** Work instructions **
Word for word, repeat the lines of the records from the first line up to and including the line that contains "- 1.6 Casos", passing over any pictures.

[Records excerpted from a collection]
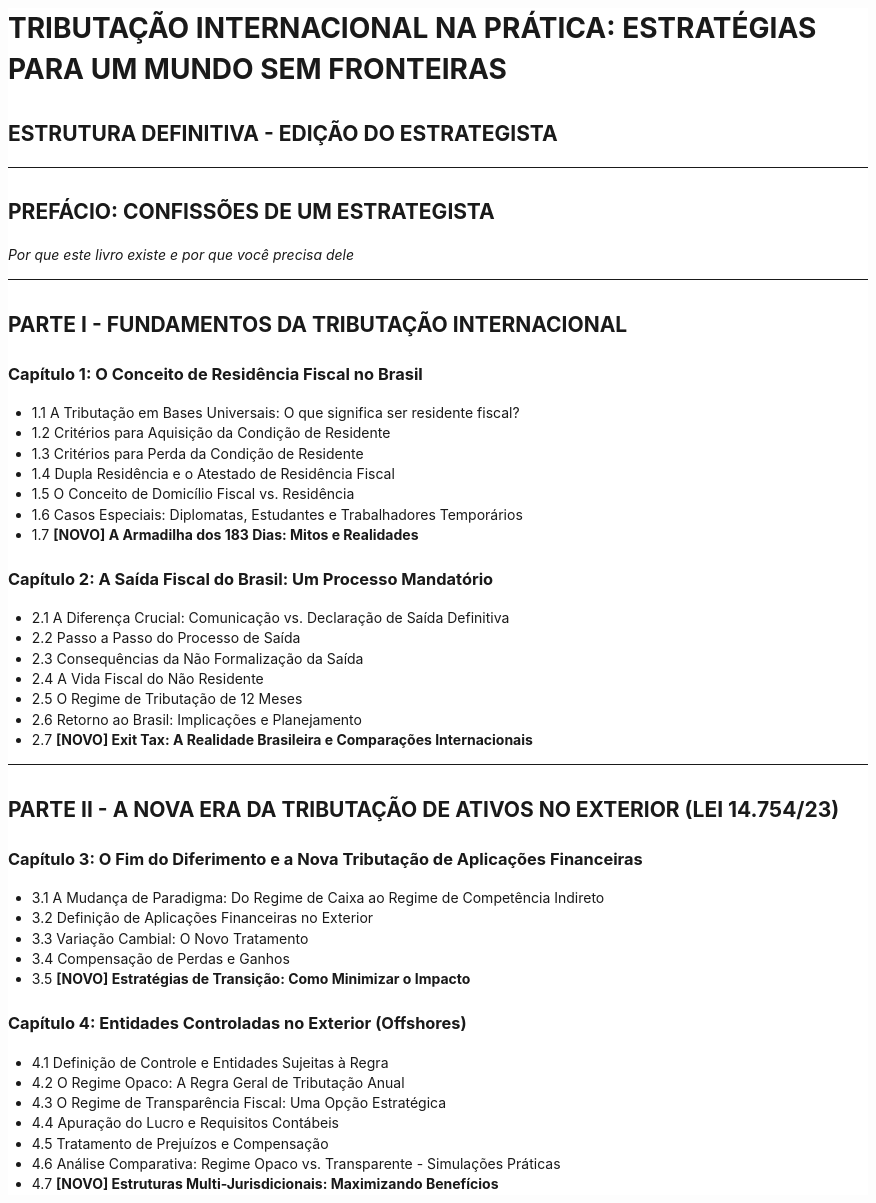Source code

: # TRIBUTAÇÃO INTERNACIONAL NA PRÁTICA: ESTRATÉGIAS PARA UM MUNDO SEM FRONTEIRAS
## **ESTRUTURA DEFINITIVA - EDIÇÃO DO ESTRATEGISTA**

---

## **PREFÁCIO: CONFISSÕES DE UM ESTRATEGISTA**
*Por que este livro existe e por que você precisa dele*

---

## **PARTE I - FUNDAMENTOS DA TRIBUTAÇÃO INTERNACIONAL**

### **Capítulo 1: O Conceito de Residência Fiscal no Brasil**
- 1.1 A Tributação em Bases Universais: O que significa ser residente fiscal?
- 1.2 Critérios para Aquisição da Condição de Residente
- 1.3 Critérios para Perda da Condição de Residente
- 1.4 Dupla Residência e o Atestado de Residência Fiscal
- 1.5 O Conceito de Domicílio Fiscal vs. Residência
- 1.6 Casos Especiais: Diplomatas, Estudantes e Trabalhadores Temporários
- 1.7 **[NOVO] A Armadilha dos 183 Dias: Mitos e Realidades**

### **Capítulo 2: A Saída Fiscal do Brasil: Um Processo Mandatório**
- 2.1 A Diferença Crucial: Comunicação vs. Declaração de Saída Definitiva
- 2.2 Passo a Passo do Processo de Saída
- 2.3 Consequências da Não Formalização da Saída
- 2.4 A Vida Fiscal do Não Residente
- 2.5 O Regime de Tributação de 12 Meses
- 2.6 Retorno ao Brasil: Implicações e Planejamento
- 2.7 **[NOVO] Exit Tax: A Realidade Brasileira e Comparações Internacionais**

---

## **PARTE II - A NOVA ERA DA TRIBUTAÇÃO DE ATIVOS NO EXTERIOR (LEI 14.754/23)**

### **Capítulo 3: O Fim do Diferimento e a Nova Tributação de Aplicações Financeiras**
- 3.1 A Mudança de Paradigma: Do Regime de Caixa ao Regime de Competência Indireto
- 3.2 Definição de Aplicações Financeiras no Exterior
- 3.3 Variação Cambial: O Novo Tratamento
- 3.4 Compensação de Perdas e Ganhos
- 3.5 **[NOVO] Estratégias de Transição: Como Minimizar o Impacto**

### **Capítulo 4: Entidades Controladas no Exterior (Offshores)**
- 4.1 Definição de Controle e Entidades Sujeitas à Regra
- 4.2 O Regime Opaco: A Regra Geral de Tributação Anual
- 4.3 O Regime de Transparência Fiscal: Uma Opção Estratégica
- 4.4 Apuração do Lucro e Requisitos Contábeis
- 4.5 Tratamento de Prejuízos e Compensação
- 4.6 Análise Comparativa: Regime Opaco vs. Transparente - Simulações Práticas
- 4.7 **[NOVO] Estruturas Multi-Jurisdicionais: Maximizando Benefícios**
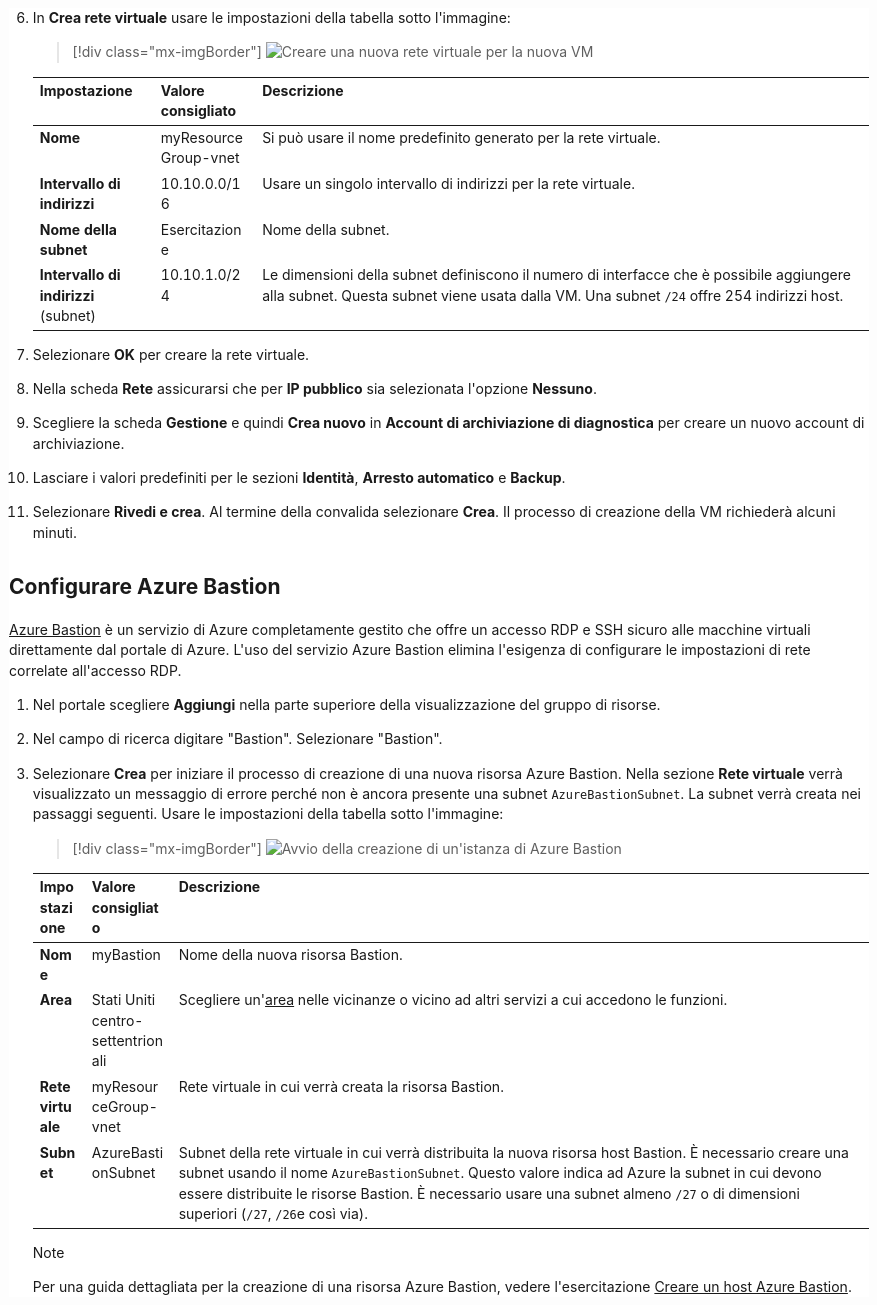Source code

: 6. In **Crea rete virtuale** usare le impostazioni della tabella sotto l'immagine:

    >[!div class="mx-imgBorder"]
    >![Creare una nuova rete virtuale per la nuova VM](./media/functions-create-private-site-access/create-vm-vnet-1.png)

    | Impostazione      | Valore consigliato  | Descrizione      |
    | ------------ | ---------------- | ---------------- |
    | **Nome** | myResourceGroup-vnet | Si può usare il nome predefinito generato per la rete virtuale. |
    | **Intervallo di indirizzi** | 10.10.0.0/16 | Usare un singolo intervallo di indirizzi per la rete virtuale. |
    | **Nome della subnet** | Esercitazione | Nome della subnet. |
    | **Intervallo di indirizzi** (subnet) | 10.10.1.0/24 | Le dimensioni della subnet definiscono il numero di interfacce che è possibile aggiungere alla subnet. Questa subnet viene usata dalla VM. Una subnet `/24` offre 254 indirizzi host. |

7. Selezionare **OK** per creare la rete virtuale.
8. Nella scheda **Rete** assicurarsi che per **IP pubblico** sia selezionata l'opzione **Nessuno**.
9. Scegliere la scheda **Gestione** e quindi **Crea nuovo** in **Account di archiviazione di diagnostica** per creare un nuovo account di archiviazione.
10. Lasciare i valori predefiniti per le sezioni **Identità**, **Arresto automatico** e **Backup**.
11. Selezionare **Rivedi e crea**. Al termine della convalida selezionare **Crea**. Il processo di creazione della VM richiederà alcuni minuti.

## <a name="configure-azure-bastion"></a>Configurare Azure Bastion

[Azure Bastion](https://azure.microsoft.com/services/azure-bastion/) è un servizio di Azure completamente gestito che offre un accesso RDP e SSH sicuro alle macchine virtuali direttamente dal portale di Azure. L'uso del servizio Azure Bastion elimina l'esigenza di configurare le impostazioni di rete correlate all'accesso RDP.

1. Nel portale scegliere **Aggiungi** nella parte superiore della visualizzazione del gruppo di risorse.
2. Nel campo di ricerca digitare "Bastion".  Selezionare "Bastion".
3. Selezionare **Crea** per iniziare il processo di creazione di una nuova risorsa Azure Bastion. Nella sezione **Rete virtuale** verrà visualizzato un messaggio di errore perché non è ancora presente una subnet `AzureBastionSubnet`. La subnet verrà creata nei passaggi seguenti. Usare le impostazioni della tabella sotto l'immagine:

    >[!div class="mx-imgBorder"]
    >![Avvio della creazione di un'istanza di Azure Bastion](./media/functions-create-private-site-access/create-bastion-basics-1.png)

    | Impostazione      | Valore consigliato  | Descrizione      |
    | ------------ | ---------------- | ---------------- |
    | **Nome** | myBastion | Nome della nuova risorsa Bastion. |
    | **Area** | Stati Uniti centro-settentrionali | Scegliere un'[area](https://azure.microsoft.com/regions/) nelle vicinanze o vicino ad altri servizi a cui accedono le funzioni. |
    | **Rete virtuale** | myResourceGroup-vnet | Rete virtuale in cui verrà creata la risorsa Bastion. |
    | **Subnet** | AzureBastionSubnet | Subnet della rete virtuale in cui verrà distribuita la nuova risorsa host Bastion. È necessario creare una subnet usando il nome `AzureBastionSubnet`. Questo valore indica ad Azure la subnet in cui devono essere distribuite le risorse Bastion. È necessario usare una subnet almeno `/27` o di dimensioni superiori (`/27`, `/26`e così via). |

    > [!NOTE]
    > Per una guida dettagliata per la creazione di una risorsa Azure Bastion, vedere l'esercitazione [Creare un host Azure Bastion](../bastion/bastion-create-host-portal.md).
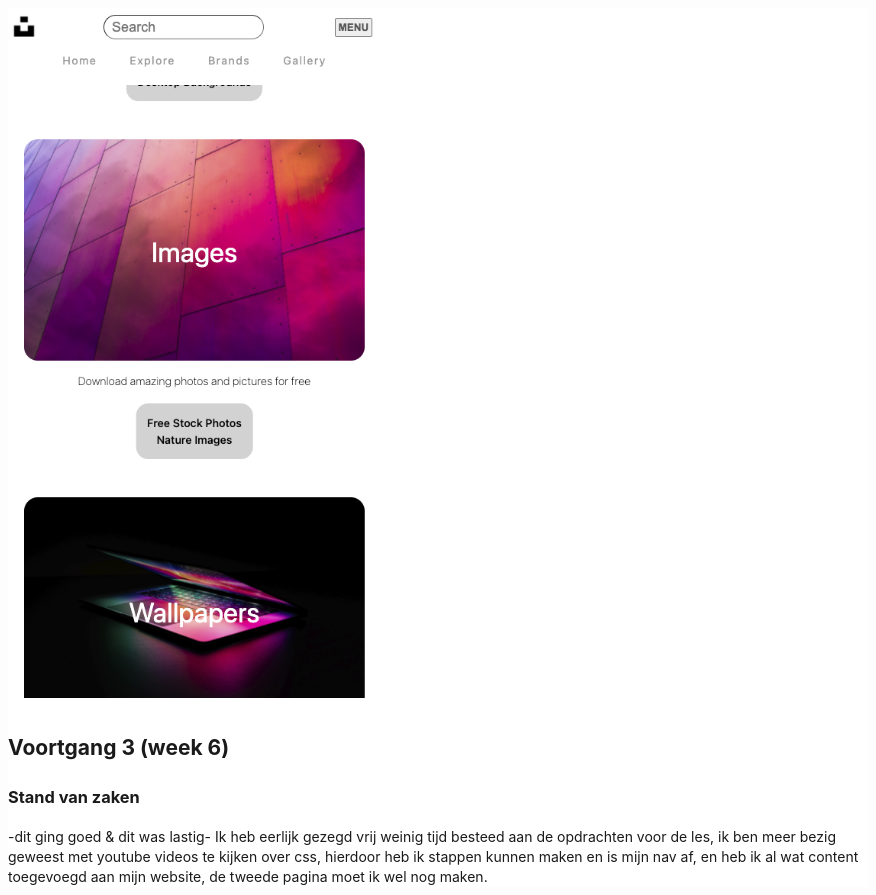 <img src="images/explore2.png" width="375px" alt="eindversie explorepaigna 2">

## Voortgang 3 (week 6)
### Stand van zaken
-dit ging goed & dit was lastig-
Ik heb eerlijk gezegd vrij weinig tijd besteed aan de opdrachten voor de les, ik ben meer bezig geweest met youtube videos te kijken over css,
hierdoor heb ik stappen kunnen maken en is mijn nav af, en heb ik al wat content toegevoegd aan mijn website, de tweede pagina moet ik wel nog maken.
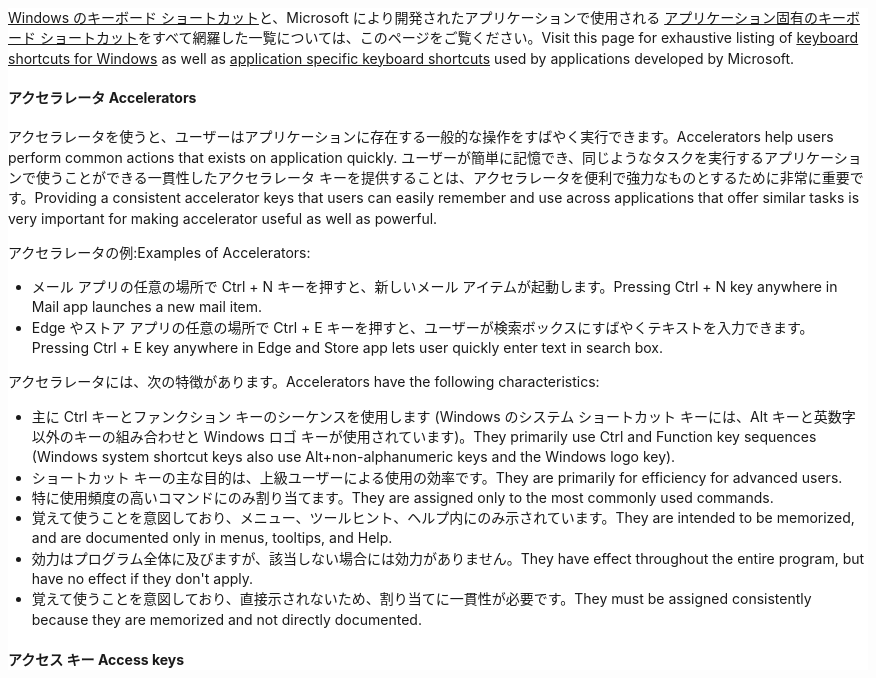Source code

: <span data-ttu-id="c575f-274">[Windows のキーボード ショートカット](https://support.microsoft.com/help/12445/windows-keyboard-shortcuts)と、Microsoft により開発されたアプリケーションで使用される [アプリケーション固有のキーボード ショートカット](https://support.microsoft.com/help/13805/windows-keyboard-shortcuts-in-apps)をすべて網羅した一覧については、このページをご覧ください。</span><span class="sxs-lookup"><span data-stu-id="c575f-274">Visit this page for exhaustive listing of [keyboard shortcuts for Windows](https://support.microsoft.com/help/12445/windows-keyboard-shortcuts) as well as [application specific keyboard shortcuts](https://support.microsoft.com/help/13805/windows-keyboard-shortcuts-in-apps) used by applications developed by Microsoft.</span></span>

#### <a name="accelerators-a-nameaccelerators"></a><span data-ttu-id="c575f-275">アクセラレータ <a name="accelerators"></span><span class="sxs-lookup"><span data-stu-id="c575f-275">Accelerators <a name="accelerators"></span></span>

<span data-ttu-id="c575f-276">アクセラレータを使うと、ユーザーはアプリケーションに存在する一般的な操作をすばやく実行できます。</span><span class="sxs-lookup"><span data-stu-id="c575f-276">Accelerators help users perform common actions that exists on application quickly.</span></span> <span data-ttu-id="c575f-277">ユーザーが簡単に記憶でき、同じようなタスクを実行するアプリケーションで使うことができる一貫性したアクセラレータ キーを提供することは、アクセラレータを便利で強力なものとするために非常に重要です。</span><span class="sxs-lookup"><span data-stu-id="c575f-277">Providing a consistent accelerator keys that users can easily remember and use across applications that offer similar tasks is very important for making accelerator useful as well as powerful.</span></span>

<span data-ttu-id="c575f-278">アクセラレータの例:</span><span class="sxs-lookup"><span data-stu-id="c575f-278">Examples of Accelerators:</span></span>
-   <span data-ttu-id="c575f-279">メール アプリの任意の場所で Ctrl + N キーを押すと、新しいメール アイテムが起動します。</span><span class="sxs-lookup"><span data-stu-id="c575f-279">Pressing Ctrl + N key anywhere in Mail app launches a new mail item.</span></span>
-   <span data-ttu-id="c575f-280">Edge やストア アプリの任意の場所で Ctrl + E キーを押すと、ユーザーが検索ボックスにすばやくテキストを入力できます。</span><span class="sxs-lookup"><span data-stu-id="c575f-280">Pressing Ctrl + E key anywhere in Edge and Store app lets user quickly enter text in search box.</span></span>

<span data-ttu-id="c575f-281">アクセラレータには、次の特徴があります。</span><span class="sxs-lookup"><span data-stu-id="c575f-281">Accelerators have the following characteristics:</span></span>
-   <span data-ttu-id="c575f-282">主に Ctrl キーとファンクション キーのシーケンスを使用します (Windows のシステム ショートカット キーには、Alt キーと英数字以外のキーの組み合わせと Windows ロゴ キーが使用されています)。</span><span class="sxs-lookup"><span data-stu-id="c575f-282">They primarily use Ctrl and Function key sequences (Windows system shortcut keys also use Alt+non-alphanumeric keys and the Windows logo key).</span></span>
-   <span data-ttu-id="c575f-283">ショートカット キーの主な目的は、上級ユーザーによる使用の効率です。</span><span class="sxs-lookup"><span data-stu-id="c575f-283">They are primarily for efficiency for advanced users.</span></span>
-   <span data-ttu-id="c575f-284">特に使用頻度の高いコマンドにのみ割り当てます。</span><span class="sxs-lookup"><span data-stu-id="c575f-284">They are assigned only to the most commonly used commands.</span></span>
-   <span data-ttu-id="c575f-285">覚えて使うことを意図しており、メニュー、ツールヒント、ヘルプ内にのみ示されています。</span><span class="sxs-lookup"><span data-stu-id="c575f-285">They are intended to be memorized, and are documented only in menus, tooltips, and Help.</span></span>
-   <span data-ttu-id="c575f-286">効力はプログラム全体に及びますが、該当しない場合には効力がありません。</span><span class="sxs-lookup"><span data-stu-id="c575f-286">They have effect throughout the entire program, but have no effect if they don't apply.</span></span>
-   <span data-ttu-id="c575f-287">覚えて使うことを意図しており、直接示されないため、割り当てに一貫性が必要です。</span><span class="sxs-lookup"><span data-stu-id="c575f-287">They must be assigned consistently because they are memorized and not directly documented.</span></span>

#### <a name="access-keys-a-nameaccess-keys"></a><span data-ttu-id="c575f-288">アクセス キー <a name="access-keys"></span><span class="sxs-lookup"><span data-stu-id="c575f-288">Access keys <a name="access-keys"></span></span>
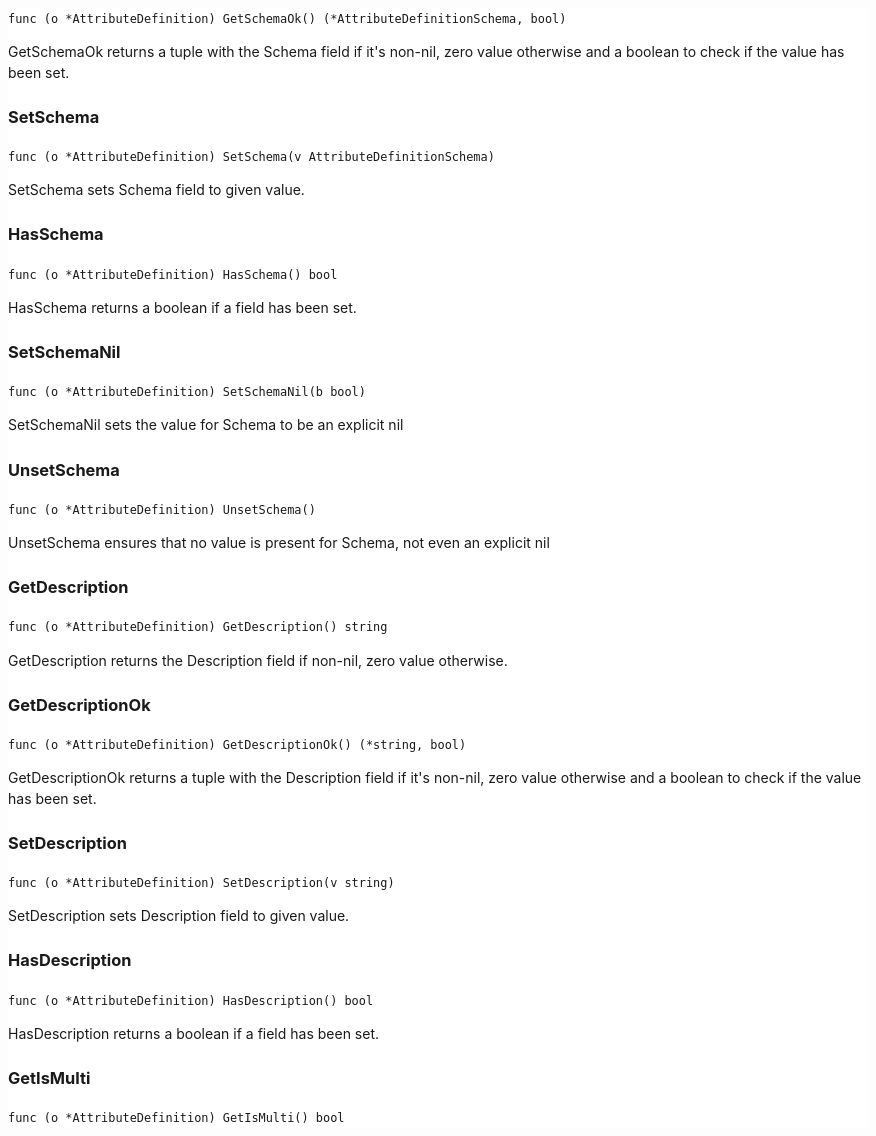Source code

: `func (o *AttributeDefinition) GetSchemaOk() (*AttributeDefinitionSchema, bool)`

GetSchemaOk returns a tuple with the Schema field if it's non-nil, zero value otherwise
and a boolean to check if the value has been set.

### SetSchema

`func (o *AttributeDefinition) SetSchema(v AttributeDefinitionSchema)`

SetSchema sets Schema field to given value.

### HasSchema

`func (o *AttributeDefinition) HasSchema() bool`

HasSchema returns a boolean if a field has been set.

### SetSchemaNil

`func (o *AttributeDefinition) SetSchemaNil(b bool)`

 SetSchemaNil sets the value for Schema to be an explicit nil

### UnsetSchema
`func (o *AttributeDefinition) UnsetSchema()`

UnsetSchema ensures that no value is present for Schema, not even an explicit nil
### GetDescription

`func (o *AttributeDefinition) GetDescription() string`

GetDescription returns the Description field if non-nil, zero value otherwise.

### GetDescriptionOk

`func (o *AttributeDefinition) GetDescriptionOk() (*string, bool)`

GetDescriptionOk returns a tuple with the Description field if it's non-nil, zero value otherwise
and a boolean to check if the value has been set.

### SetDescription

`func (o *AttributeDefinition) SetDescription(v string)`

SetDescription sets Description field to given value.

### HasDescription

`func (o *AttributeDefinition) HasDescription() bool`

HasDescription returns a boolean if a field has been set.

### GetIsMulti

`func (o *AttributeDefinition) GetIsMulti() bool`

** Result of this task **
Source code

: # TRIBUTAÇÃO INTERNACIONAL NA PRÁTICA: ESTRATÉGIAS PARA UM MUNDO SEM FRONTEIRAS
## **ESTRUTURA DEFINITIVA - EDIÇÃO DO ESTRATEGISTA**

---

## **PREFÁCIO: CONFISSÕES DE UM ESTRATEGISTA**
*Por que este livro existe e por que você precisa dele*

---

## **PARTE I - FUNDAMENTOS DA TRIBUTAÇÃO INTERNACIONAL**

### **Capítulo 1: O Conceito de Residência Fiscal no Brasil**
- 1.1 A Tributação em Bases Universais: O que significa ser residente fiscal?
- 1.2 Critérios para Aquisição da Condição de Residente
- 1.3 Critérios para Perda da Condição de Residente
- 1.4 Dupla Residência e o Atestado de Residência Fiscal
- 1.5 O Conceito de Domicílio Fiscal vs. Residência
- 1.6 Casos Especiais: Diplomatas, Estudantes e Trabalhadores Temporários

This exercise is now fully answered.